A three-judge panel of the District II Court of Appeals this week ordered Racine County Circuit Judge Eugene Gasiorkiewicz to “determine which specific documents” from the record, “if any,” should remain blocked from public view, including the docket listing pleadings, orders and hearings.
Gasiorkiewicz is supposed to complete his work within 60 days.
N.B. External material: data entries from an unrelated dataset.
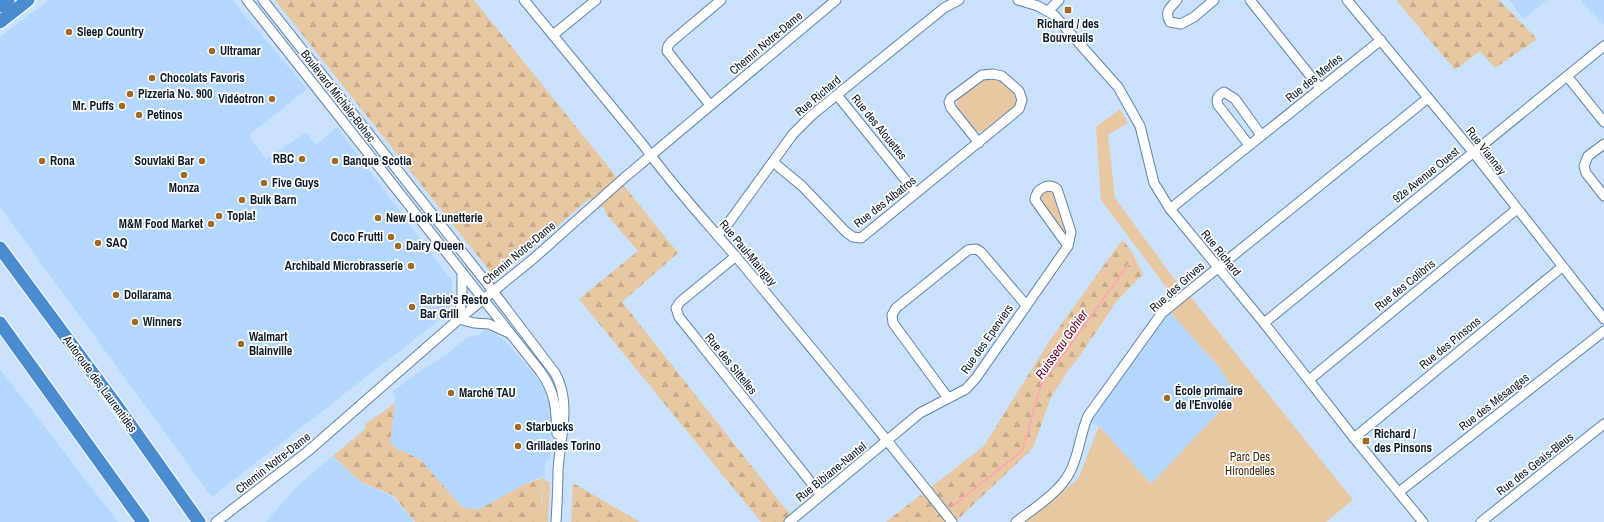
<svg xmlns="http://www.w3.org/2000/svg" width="1604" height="522" viewBox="0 0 1604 522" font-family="'Archivo Narrow',sans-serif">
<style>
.built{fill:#b4d7ff}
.green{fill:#e8c8a2}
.forest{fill:url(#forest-firs)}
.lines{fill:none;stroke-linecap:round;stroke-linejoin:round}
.stream{stroke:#fea9b3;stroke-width:2}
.minor-casing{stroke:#6084ac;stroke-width:11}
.highway-casing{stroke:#fff;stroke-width:15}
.minor{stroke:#fff;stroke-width:9}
.highway{stroke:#4b8cd1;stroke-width:13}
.poi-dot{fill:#a06c23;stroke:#fff;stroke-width:1.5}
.labels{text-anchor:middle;stroke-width:3.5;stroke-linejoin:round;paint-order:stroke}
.poi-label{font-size:12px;font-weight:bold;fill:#0c1a29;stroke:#fff;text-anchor:start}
.street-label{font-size:12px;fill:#0c1a29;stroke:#fff}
.park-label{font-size:12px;fill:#402b0e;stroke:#fff}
.water-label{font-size:13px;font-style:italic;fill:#640021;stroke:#fff}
</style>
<defs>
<pattern id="forest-firs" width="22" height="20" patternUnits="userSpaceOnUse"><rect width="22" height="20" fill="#e8c8a2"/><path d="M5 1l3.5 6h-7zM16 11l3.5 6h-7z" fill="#c6ab8c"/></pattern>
</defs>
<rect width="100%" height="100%" fill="#cae1fb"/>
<!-- built -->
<g class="built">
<polygon points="49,0 232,0 307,89 249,135 266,159 306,132 316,145 337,127 452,281 452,300 447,314 212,497 0,207 0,37"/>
<polygon points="1509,0 1547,0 1524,19"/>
<polygon points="1581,0 1604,0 1604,25 1584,5"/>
<polygon points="1162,313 1171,313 1219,367 1236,394 1151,484 1099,426 1093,424 1088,416"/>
<polygon points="485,329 495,333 504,340 537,378 545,390 550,407 551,416 550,460 547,460 545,465 545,478 541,477 525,484 478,510 462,507 420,459 397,449 390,442 395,398 395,395 392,392 423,369 446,355 465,339 470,336 479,335"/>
<polygon points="0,369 118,522 0,522"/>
<polygon points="333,456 360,482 393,497 414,522 266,522 296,487"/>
</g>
<!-- green -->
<g class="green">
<polygon points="990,77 1004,82 1017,97 1018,100 1016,107 984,132 976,131 957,107 957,98 981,79"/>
<polygon points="1120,109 1128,123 1108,135 1115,198 1178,284 1169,291 1101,200 1096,127"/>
<polygon points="1047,189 1053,189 1068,233 1067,234 1065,234 1040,201 1041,194"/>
<polygon points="1190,296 1353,500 1326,522 1024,522 1078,479 1099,426 1151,484 1236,394 1219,367 1171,313"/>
<path d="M543 478 545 479V481H549L550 486 548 522H540C543 508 542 493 543 478Z"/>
</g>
<!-- forest -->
<g class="forest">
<polygon points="275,0 474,0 678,253 622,302 784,507 797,522 761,522 579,299 638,251 606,214 605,209 590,198 496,279"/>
<polygon points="1396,0 1499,0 1537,39 1495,68 1480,51 1455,70"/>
<polygon points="1122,240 1131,250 1143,274 1117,301 1081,354 1068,371 1051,397 1033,448 955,522 886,522 984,446 1050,340"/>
<polygon points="392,404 395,404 390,442 397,449 420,459 462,507 478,510 525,484 543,478 541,504 543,511 540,522 415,522 394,496 361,482 333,456 365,429 365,424 390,407"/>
<polygon points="573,483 640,522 571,522"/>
</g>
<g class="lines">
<!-- stream -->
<polyline class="stream" points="953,506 1017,455 1023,449 1037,398 1042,384 1128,265"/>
<defs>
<g id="minor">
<path d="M247 0 540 371C556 393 556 409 557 434"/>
<path d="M263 0 486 282 555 373C572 403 560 438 558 470 558 487 557 505 556 522"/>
<path d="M524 0 644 146C674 188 710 226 743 265 813 350 884 435 952 522"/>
<polyline points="1018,0 1038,6 1054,15 1118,87 1140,126 1154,183 1170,209 1264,323 1354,438 1423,522"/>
<path d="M1177 0C1170 8 1164 12 1170 22L1181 24 1194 17 1214 0"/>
<polyline points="1250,0 1320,88"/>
<polyline points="1347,0 1473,152 1604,319"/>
<polyline points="1048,11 1059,0"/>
<polyline points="553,35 596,0"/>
<polyline points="1567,76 1604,122"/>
<polyline points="837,95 916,193"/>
<polyline points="710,105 667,51 668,46 671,42 721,0"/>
<polyline points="1604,144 1588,156 1584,166 1586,173 1604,196"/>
<path d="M1249 145 1218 105C1216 99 1217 96 1224 92L1235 99 1261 135"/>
<polyline points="773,162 802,186 846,232 853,237 861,238 1019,109 1022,100 1019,91 1002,76 993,74 982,75 951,98 949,102 951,108 979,143"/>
<polyline points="1170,209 1381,40"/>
<polyline points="717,235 727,225 793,134 812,115 944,8 959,0"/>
<polyline points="736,256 680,302 676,308 679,317 821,495"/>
<polyline points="459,319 474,323 489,324 509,333"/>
<polyline points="459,319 462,296 462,272"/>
<polyline points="1264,323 1604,46"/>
<polyline points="1309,380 1517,209"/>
<polyline points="948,398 893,323 892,315 896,308 968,250 976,249 981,252 1026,305"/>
<polyline points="1354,438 1562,267"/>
<polyline points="1399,492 1604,331"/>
<polyline points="216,522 307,452 459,319 533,259 624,178 836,0"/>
<path d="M789 522 920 413 966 389 976 378 1068 246 1071 232 1057 189C1048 182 1036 189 1035 200L1068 246"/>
<path d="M1016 522C1033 509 1060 492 1070 472 1079 455 1080 434 1088 416L1162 313 1428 98"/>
<polyline points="1481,522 1604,424"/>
</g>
<g id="highway">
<polyline points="0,6 8,0"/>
<polyline points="0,22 28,0"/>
<polyline points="0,248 117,406 199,522"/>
<polyline points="0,323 143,522"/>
</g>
</defs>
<!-- minor casing -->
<use href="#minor" class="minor-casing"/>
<!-- highway casing -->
<use href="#highway" class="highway-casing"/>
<!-- minor -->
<use href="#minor" class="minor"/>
<!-- highway -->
<use href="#highway" class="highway"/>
</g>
<!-- markers -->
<g class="poi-dot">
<rect x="1064" y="6" width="8" height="8" rx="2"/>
<circle cx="69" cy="32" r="4"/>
<circle cx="212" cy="51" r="4"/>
<circle cx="152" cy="78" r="4"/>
<circle cx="130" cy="94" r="4"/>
<circle cx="272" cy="99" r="4"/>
<circle cx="122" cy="106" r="4"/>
<circle cx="139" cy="115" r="4"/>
<circle cx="302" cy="159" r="4"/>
<circle cx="42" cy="161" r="4"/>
<circle cx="202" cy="161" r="4"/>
<circle cx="335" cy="161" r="4"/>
<circle cx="184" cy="175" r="4"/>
<circle cx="264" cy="183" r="4"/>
<circle cx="242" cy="200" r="4"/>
<circle cx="219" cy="216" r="4"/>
<circle cx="378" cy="218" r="4"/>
<circle cx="211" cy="224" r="4"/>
<circle cx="391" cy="237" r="4"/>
<circle cx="98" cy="243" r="4"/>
<circle cx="398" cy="246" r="4"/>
<circle cx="411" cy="266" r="4"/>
<circle cx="116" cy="295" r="4"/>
<circle cx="412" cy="307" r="4"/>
<circle cx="135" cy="322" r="4"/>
<circle cx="241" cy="344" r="4"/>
<circle cx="451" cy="393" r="4"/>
<circle cx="1167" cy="398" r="4"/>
<circle cx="518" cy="427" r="4"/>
<rect x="1362" y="437" width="8" height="8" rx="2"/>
<circle cx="518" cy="446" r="4"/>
</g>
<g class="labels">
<!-- poi labels -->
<g class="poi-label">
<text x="1068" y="28" text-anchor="middle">Richard / des<tspan x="1068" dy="14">Bouvreuils</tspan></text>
<text x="77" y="36">Sleep Country</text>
<text x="220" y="55">Ultramar</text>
<text x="160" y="82">Chocolats Favoris</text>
<text x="138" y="98">Pizzeria No. 900</text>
<text x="264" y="103" text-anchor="end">Vidéotron</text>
<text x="114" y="110" text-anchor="end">Mr. Puffs</text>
<text x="147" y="119">Petinos</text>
<text x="294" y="163" text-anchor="end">RBC</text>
<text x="50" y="165">Rona</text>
<text x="194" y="165" text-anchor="end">Souvlaki Bar</text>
<text x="343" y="165">Banque Scotia</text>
<text x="272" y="187">Five Guys</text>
<text x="184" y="192" text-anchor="middle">Monza</text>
<text x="250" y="204">Bulk Barn</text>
<text x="227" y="220">Topla!</text>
<text x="386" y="222">New Look Lunetterie</text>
<text x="203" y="228" text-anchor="end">M&amp;M Food Market</text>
<text x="383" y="241" text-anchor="end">Coco Frutti</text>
<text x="106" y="247">SAQ</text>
<text x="406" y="250">Dairy Queen</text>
<text x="403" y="270" text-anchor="end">Archibald Microbrasserie</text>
<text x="124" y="299">Dollarama</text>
<text x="420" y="304">Barbie's Resto<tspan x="420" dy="14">Bar Grill</tspan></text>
<text x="143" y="326">Winners</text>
<text x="249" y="341">Walmart<tspan x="249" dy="14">Blainville</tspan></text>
<text x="1175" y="395">École primaire<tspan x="1175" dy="14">de l'Envolée</tspan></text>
<text x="459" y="397">Marché TAU</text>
<text x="526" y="431">Starbucks</text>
<text x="1374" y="438">Richard /<tspan x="1374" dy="14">des Pinsons</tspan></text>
<text x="526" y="450">Grillades Torino</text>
</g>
<!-- street labels -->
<g class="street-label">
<text transform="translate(766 43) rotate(-40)" y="4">Chemin Notre-Dame</text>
<text transform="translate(1314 78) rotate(-39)" y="4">Rue des Merles</text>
<text transform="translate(338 96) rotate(52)" y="4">Boulevard Michèle-Bohec</text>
<text transform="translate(818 96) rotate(-40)" y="4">Rue Richard</text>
<text transform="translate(879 127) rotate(51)" y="4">Rue des Alouettes</text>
<text transform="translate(1486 151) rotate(52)" y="4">Rue Vianney</text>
<text transform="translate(1426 175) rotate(-39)" y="4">92e Avenue Ouest</text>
<text transform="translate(885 202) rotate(-38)" y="4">Rue des Albatros</text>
<text transform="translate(519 253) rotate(-40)" y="4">Chemin Notre-Dame</text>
<text transform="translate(748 253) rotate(50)" y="4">Rue Paul-Mainguy</text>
<text transform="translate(1221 253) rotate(51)" y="4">Rue Richard</text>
<text transform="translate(1405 285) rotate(-39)" y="4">Rue des Colibris</text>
<text transform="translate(1177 287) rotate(-42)" y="4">Rue des Grives</text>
<text transform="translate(987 339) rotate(-55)" y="4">Rue des Eperviers</text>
<text transform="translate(1450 343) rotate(-39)" y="4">Rue des Pinsons</text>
<text transform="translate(731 364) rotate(51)" y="4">Rue des Sittelles</text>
<text transform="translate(100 384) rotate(54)" y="4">Autoroute des Laurentides</text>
<text transform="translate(1494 402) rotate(-38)" y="4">Rue des Mésanges</text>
<text transform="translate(273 463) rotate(-38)" y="4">Chemin Notre-Dame</text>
<text transform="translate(1535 464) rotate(-38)" y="4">Rue des Geais-Bleus</text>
<text transform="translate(831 472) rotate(-39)" y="4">Rue Bibiane-Nantel</text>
</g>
<!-- park labels -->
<g class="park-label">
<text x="1250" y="461">Parc Des<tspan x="1250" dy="14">Hirondelles</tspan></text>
</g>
<!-- water labels -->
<g class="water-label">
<text transform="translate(1061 344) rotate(-55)" y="5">Ruisseau Gohier</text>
</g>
</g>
</svg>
Within 14 days of his decisions, the circuit court clerk must return the full record, including any new materials related to the remand review, back to the Court of Appeals.
It seems to presume that Gasiorkiewicz will open up some of the records, as the order instructs the clerk to “ensure that the record accurately reflects which specific documents or portions thereof are sealed.”
The appellate court order notes that Gasiorkiewicz had sealed the whole court record before deciding some documents in the underlying action were privileged and some were not.
“It appears to this court that the circuit court’s order sealing the entire record is, at the very least, broader than necessary to protect the interests at stake, given the presumption of openness in public records.”
Once the case returns to the Court of Appeals, the City of Racine, the original plaintiff Sandra Weidner, an alderman there, and the news media will have 30 days to file briefs.
The case began after Weidner filed a public records lawsuit for access to materials — mostly her own city emails — that the city attorney had used in a presentation to other aldermen during a closed session of the executive committee.
She was running for mayor at the time, in the fall of 2017.
But at the first hearing on the case, in January, Gasiorkiewicz met with lawyers in his chambers and then told people in the courtroom they had to leave because he was sealing the case.
It can’t be found on CCAP, the state’s online court records index. A search by case number produces a result that only says the case is sealed.
The Court of Appeals ordered that the challengers — the Journal Sentinel, USA TODAY NETWORK-Wisconsin, the Wisconsin Freedom of Information Council, the Wisconsin Newspaper Association and the Wisconsin Broadcasters Association — be added to the case caption as intervenorsappellants, though for now, no one can see the caption.
The City of Racine had opposed allowing the news groups and the council to intervene in the case.
Court of Appeals judges Paul Reilly, Brian Hagedorn and Mark Gundrum issued the decision.